This story appears in the December 2017 issue of National Geographic magazine.
This month Geoffrey LeBaron, 63, marks his 30th year as director of the National Audubon Society’s annual Christmas Bird Count. Tens of thousands of bird-watchers turn out for the event, started in 1900; scientists use its data to monitor bird-population trends.
How did the Christmas Bird Count get started?
In the 1800s there was something called a Christmas side hunt where people would choose sides and go out during the holiday and hunt. Whoever brought in the biggest pile of birds and other animals won. By the late 1800s the Audubon movement was increasing awareness for conservation. So ornithologist Frank Chapman proposed in 1900 that rather than a holiday hunt, we do a Christmas bird census.
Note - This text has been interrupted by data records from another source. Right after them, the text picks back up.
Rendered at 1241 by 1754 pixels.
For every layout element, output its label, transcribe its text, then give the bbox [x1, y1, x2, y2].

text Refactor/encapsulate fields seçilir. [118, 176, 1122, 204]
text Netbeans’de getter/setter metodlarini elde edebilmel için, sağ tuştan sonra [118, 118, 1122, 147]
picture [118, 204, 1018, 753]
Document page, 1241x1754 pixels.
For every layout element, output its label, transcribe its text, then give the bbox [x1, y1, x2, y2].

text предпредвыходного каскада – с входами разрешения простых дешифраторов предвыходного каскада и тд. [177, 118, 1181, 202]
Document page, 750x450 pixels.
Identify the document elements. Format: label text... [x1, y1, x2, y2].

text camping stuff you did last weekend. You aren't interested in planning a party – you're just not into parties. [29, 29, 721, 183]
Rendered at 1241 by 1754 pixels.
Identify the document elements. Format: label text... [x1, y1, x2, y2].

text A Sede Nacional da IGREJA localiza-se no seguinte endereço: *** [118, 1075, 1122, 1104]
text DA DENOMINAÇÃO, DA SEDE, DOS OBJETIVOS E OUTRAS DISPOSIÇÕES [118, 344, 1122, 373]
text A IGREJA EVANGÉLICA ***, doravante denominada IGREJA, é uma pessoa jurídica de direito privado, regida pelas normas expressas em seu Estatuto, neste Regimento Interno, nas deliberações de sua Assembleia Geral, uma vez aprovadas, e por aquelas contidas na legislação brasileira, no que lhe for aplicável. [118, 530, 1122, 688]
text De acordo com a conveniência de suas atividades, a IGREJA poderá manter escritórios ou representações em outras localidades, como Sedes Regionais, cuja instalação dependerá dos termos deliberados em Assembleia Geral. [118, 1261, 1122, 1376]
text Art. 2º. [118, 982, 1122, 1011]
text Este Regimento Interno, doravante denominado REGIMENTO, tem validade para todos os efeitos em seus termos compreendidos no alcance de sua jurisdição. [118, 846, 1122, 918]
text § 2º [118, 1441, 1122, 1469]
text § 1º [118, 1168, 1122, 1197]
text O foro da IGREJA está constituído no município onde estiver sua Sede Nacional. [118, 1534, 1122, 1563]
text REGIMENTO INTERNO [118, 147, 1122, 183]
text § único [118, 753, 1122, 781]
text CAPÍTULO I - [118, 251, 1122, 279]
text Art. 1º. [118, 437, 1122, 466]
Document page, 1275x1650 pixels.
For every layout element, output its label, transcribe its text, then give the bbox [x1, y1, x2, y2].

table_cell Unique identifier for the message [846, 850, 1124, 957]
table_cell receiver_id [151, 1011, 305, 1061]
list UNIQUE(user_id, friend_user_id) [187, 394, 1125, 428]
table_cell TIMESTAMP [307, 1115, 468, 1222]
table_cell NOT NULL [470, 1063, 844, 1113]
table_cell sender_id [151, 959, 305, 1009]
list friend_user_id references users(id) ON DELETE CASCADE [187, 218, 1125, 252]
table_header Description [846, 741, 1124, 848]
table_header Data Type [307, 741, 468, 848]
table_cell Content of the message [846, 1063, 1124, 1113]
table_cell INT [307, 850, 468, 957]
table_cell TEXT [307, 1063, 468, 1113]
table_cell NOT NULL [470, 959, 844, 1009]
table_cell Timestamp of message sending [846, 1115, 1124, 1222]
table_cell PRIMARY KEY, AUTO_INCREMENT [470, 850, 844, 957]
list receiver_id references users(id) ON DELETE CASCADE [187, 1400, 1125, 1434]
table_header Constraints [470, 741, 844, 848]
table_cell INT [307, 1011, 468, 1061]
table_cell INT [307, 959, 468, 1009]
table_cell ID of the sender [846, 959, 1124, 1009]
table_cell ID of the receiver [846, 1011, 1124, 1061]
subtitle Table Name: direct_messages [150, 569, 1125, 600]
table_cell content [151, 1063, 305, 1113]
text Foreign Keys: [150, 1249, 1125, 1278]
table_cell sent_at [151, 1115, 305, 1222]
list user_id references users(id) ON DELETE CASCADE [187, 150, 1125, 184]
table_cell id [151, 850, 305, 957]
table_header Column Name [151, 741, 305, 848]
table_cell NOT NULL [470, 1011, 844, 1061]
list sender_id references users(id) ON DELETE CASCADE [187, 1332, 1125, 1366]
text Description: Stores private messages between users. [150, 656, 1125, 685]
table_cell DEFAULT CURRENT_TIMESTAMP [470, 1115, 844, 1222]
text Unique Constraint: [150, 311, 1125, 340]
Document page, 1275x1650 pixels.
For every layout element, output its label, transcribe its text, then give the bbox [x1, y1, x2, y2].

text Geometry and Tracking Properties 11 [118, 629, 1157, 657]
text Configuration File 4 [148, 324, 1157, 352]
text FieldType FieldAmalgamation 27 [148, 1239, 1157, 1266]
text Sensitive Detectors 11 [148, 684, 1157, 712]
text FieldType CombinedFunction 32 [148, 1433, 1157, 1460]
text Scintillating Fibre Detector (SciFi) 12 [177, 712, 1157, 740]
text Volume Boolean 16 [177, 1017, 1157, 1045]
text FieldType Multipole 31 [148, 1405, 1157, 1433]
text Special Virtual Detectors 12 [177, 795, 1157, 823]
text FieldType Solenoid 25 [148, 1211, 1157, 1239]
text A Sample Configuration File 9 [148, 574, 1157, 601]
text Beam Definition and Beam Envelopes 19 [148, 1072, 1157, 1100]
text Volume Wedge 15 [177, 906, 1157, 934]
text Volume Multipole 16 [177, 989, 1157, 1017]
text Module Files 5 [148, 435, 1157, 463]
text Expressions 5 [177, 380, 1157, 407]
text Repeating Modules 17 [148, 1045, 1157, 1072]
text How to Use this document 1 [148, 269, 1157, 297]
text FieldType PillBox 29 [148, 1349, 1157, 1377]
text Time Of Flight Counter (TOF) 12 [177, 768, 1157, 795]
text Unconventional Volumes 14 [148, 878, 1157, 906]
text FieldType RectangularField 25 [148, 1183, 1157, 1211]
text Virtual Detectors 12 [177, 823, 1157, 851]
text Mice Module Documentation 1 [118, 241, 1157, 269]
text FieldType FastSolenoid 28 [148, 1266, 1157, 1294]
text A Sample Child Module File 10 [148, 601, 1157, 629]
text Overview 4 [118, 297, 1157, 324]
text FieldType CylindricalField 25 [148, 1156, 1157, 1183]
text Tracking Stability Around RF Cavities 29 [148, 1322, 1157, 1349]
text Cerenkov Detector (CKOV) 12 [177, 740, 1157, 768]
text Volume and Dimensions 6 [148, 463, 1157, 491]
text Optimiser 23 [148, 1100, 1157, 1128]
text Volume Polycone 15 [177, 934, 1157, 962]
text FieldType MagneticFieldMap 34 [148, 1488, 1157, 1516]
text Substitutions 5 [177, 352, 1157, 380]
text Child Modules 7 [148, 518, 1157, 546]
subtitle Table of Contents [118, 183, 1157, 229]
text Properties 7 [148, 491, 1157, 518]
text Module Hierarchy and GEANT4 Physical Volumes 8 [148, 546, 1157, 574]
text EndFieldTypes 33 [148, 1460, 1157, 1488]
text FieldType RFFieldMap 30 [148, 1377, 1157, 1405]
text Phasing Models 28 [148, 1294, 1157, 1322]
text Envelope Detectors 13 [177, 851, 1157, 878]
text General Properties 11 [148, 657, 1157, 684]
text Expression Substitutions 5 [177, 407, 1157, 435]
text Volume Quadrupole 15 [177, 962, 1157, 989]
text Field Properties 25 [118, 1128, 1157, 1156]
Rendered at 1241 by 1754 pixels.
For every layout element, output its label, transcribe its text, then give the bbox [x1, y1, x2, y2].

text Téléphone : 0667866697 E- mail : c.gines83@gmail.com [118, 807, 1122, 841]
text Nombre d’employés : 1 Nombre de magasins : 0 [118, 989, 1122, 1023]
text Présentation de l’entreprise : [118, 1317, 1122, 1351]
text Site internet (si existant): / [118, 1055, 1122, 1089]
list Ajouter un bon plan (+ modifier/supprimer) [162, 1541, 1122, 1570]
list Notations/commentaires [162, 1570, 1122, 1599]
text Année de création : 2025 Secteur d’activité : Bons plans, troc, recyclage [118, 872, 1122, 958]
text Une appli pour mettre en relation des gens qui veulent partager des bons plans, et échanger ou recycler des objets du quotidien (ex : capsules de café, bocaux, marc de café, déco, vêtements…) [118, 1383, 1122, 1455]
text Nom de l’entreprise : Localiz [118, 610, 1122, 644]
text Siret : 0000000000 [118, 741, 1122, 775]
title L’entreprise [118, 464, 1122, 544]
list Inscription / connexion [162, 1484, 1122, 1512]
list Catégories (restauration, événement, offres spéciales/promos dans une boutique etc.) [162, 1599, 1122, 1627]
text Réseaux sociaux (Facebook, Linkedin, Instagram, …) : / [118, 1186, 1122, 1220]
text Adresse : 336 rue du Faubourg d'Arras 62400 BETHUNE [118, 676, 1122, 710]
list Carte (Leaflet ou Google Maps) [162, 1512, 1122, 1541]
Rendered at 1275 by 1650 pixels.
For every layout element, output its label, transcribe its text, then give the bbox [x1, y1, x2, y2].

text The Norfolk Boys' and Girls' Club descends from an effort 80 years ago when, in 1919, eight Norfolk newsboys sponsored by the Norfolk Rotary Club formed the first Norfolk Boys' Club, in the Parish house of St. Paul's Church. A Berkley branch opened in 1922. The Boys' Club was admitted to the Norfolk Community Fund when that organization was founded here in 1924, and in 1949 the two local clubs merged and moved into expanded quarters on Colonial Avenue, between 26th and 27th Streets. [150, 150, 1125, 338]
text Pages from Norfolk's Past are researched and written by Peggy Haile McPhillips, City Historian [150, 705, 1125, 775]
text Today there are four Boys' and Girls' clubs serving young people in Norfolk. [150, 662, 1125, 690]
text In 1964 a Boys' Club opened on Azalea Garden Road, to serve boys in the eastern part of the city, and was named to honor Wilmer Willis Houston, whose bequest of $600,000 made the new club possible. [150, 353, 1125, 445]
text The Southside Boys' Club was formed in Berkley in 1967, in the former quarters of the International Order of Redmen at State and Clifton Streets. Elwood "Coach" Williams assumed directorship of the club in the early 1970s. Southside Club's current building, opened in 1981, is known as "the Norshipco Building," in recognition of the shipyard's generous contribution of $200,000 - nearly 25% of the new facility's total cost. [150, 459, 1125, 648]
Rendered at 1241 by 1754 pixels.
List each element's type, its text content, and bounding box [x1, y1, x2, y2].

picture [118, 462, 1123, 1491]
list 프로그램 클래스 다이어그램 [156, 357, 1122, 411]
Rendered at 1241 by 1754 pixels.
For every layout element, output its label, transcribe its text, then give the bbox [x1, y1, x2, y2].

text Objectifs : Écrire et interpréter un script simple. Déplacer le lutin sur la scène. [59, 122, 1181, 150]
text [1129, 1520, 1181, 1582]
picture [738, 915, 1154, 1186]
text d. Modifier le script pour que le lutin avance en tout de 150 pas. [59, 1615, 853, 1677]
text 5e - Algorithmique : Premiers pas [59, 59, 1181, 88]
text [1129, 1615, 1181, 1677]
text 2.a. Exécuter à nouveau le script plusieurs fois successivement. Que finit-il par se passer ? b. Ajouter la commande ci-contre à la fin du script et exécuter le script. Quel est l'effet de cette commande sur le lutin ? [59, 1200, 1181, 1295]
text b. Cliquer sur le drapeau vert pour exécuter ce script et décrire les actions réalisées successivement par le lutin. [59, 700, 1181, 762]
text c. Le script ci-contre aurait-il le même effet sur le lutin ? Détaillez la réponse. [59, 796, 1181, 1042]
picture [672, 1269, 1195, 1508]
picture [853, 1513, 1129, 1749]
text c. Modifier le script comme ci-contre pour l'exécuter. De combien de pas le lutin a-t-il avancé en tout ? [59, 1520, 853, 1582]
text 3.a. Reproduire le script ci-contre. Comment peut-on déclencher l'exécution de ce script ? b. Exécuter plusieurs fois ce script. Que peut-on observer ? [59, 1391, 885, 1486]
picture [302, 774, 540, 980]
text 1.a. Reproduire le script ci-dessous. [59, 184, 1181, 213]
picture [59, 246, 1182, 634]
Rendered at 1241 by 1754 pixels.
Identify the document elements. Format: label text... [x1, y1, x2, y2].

What birds are you most eager to see?
One of the questions I get a lot is, What’s your favorite bird? And my answer is, Whatever bird I’m looking at. It doesn’t have to be rare. The bird I probably want to see most this year is a gull. Fifteen years ago I was doing my count in Rhode Island’s Ninigret National Wildlife Refuge, and I saw this interesting-looking little gull sitting on a rock. It was an adult lesser black-backed gull, which was very unusual. Every year since then I have seen that same bird. It’s on the same rock in the same cove, and it acts the same way and feeds in the same area. So it’s not only about a connection with the area and birding with my friends, but this gull has become a friend of mine. I mean, I’m going to be really unhappy the year that I don’t find it.
What changes has the count detected?
People tend to think of a species being at risk when there are only a few left, like California condors. But it’s a lot more cost-effective to figure out what’s affecting a species while it’s still plentiful. One of the key things we do is look at the count data and figure out which common birds are declining. In 2009 we looked at the wintering ranges of more than 300 species and found that the area of greatest abundance for many has moved as much as 200 miles northward over a 40-year period. Documenting that enables people to go figure out what’s happening to cause those changes.
This interview was edited for length and clarity.